Here's a little abstract I recently put together to submit to a conference. Like a lot of scholars, I've discovered that committing to giving a conference paper on a new research topic is the best way to push myself along: I write a 300-word abstract, and if it gets accepted by the conference I have to write a 20-minute paper (~10 pages), which inevitably starts out as a longer draft, which can then be expanded into a journal article submission during the summer, which might then be rewritten as a book chapter later on. That's the idea, anyway. (And that's also why the pace of academic publishing is so slow.)

Guitar Hero's Rock Pedagogy

What does Guitar Hero teach players about rock's musical repertoires and aesthetic norms, rock as a mode of performance, and rock as an emblem of American individuality? This videogame series has greatly expanded the market for the "music & rhythm" niche in the digital gaming industry. Players use a guitar-shaped controller to play along with both classic and contemporary rock songs, generating appreciative feedback from a virtual crowd. As with the Dance Dance Revolution series, these games inspire physically virtuosic, visually engaging performances; they lend themselves to public competition and are often played in venues far removed from the isolated living room of the stereotypical gamer. Like musicians, many Guitar Hero players "practice" at home and "perform" in public (or on YouTube).
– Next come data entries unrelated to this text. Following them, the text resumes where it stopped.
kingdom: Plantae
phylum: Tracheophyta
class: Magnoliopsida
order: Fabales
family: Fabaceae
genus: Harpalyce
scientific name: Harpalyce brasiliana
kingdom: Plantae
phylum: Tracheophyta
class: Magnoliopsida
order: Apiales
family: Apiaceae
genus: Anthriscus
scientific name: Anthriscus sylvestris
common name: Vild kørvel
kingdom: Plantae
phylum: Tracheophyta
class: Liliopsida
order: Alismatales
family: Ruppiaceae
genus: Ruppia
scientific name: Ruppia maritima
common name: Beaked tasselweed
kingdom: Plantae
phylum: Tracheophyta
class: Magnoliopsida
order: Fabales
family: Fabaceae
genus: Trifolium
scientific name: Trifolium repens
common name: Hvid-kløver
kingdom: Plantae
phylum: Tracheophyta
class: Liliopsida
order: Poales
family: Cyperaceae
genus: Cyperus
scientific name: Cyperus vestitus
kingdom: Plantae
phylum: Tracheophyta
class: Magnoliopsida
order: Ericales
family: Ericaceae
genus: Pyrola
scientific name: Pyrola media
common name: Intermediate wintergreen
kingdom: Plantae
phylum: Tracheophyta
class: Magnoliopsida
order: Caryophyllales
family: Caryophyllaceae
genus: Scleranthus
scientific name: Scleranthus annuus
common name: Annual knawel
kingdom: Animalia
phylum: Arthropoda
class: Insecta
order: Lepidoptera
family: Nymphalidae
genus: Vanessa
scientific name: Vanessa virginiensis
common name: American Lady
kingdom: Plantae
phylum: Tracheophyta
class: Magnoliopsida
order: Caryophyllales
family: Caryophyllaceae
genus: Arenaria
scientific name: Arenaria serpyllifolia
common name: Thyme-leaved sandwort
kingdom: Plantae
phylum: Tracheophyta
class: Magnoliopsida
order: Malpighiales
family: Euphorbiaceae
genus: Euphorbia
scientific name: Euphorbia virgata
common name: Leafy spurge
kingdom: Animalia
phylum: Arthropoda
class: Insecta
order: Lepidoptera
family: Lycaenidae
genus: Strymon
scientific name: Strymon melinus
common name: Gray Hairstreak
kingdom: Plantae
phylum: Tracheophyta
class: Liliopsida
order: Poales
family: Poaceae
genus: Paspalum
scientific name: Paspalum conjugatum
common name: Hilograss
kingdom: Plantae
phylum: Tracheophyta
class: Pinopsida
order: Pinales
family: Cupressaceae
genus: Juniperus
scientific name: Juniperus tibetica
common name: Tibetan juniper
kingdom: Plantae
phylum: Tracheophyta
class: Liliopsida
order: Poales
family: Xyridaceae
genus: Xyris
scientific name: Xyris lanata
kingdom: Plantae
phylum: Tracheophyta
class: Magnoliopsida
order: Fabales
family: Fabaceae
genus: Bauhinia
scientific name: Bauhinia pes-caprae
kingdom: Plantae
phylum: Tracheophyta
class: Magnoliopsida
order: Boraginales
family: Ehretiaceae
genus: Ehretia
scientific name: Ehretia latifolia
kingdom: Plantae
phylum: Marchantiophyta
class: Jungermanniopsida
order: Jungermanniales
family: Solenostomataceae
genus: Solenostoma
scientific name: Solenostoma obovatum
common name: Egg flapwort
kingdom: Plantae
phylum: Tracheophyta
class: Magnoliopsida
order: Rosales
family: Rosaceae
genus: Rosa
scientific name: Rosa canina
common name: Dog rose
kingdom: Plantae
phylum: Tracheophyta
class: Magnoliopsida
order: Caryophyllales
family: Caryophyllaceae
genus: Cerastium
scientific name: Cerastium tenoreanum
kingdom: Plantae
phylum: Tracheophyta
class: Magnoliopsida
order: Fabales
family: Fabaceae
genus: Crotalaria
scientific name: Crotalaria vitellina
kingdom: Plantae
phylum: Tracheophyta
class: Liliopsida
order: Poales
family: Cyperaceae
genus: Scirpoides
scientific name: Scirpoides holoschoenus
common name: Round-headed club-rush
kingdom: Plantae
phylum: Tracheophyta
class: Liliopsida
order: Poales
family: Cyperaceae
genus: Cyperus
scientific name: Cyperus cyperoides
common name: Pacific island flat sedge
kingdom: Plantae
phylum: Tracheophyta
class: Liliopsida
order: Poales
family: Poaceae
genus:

Advanced players gather online to share tips for mastering complicated musical passages and extracting the highest possible scores through the strategic use of "star power." This paper investigates Guitar Hero's model of musical creativity, its impact on players' understandings of the physicality of rock performance, and its sometimes-sincere, sometimes-ironic constructions of rock heroism and the popular music industry. Drawing on ethnographic research -- including interviews with players and game designers, a web-based qualitative survey, and the exploration of web-based player communities such as -- I discuss players' implicit and explicit concepts of musicality, creativity, and public/private performance as they are developed through Guitar Hero gameplay in conjunction with other everyday musical experiences. I also address media reception of Guitar Hero, particularly debates over whether the games encourage or discourage the acquisition of "real" musical skills. Finally, I anticipate that I will be able to include some comparative discussion of the collaborative game Rock Band, developed by the same designers as Guitar Hero, which will be released this winter.